Elected with the support of the unions, the PQ has quickly pivoted to the imposition of austerity measures, including across-the-board budget cuts that go beyond even those of its Liberal predecessor.
If construction workers are to prevail in their struggle against concessions, they must recognize that the unions are no less an opponent of their basic interests than the contractors or the government, which, notwithstanding Maltais’ claims, stands ready to pass back-to-work legislation if the unions do not quickly end the strike by abandoning key worker demands. Already the unions have signaled that they will retreat on their modest wage demands..

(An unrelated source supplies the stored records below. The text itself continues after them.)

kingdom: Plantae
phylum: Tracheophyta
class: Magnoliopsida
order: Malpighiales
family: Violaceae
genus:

Quebec’s construction unions exemplify the transformation of the unions worldwide into corporatist auxiliaries of big business and the state that work to ensure investors’ profits and corporate competitiveness at the expense of workers, and which are controlled by privileged bureaucrats with six figure salaries and lavish expense accounts.
As a result of the revelations concerning systematic corruption in Quebec’s construction industry—including bid-rigging and a web of kickbacks to municipal politicians and provincial parties —workers have learned that leaders of the province’s construction unions and the Quebec Federation of Labour’s Solidarity Fund have intimate personal and business dealings with the construction bosses. The Solidarity Fund purchased properties of construction boss Tony Accurso at above market prices, while QFL President Michel Arsenault was entertained on Accurso’s luxury yacht.
Just last week, the chief negotiator for the Alliance syndicale, Donald Fortin, announced he was stepping down for health reasons after the rightwing Journal de Montreal published a report claiming that construction companies had supplied him with free labor and material to build a luxury home so as to “buy labor peace.”